The following morning we felt it was time to get our legs walking again, and so headed off, on a 12km round trip, to some local hot springs. We walked through the reserve, spotting kudu, duiker, sable and waterbuck. A golden oriole flew overhead, as we stepped over the straight, fat tracks of a python in the sand. We stopped to examine some of the smaller critters en route, including the creepy, omnivorous and sometimes cannibalistic harvester crickets, numerous spider hunting wasps and swarms of noisy burrowing wasps (who paralyse their prey, burying it live with their eggs, to provide ‘fresh’ food for when their young hatch). Leaving the reserve behind, we walked through local villages, waving at local herdsmen, greeting school children and stopping to have a chat with the friendly village headman, before reaching the hot springs. At 90°, the water was much too hot to touch as it came out of the ground. Apparently local ladies bring their pumpkins here to cook in the hot water, while they are busy farming in the fields. Further from the source, in a shaded clearing, the water was cooler and our guided informed us that bathing here, with the natural salts, sulphur and other minerals, had various and numerous health benefits. We didn’t stop to swim though. Brunch was calling, and our tummies were rumbling after our morning stroll.
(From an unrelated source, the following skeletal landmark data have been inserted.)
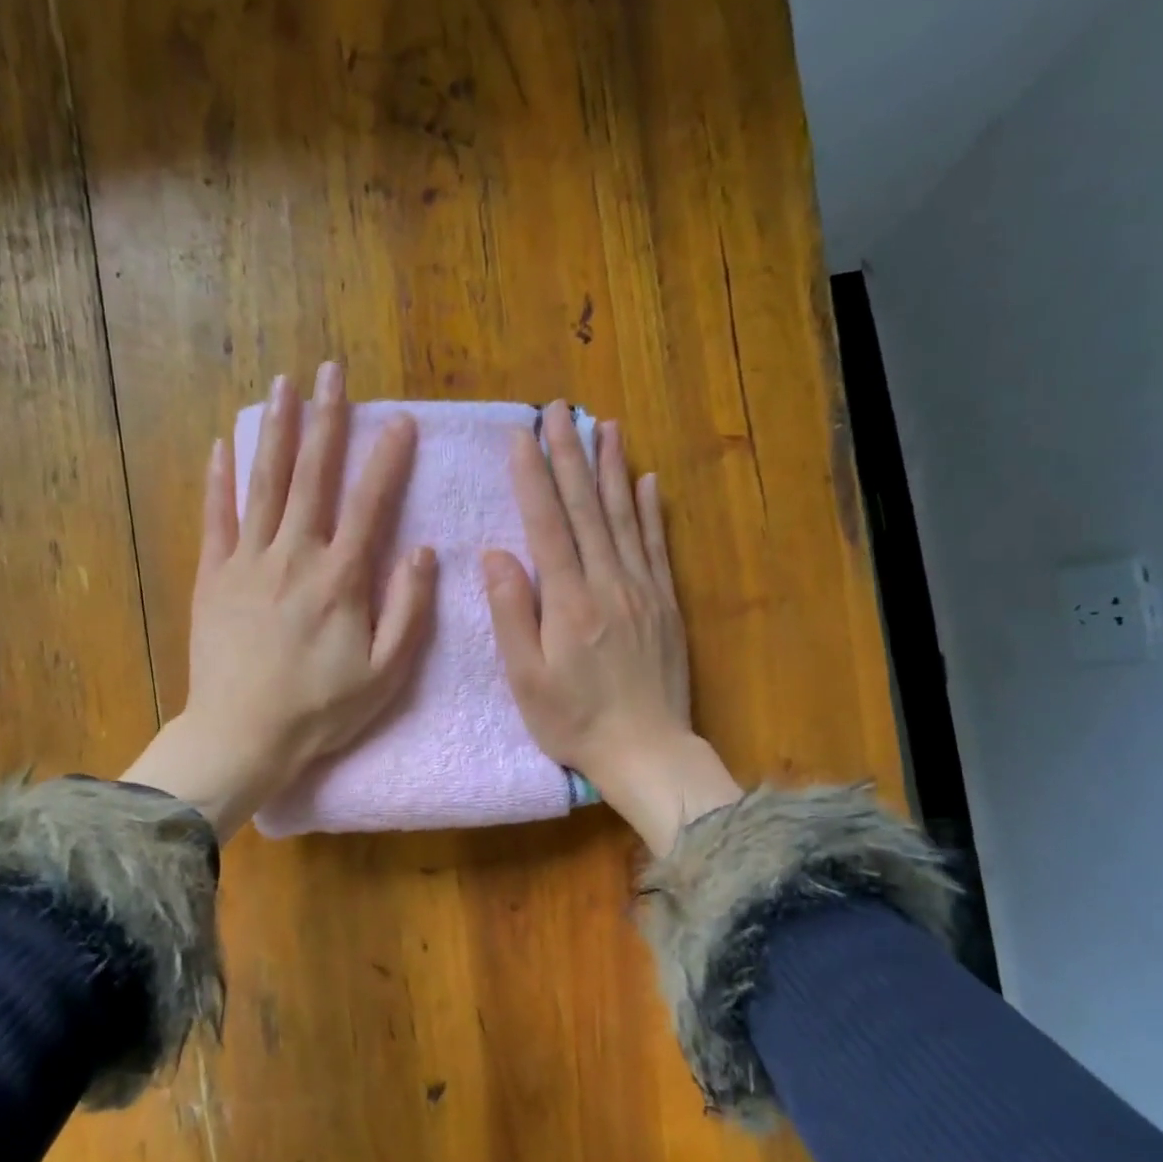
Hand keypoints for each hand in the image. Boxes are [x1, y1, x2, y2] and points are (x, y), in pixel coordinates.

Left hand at [123, 364, 436, 836]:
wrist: (243, 734)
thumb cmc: (321, 709)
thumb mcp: (386, 672)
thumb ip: (408, 609)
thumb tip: (421, 551)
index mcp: (340, 578)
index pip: (369, 503)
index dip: (387, 458)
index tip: (399, 420)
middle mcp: (294, 556)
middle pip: (311, 476)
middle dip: (325, 420)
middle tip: (332, 372)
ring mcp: (248, 562)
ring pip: (264, 484)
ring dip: (275, 431)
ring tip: (282, 385)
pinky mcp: (213, 577)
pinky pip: (215, 518)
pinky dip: (219, 480)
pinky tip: (221, 445)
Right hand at [482, 402, 738, 854]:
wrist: (647, 751)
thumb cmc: (575, 722)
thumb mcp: (526, 679)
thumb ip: (511, 614)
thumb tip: (496, 554)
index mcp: (568, 602)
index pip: (546, 525)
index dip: (532, 476)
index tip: (521, 434)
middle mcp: (609, 584)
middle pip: (586, 509)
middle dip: (569, 455)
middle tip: (559, 409)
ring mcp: (643, 591)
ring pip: (626, 517)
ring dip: (612, 469)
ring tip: (605, 426)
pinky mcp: (666, 604)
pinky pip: (658, 547)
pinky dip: (653, 511)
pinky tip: (648, 481)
Image Credit: Mukalya Lodge

Brunch was another scrumptious affair, and after our morning exertions, we felt we had earned it! Zebra looked on, while we sat and chatted with the family and an old family friend, who’d once lived on and owned the land where the lodge now stood. Uncle Josh regaled us with tales of the past, of the huge trees that had grown here, and the wild animals that had roamed the area, before poaching and human encroachment had made a dent in the environment. On the opposite bank lay Zimbabwe’s Hurungwe Safari Area in Zimbabwe, and we heard about the pride of lions who had swum across the river, taking up temporary residence inside Mukalya’s fence, and snacking on a number of the animals, that had been reintroduced into the reserve at some considerable cost and effort! Sitting, full tummies and coffee in hand, we talked about the future plans for Mukalya; the expansion of the reserve, the reintroduction of even more animals, future community projects and more. We couldn’t help but be inspired by the passion and commitment that had gone into the development of Mukalya and could see that its future would be a bright one, and we will definitely be back to check on progress.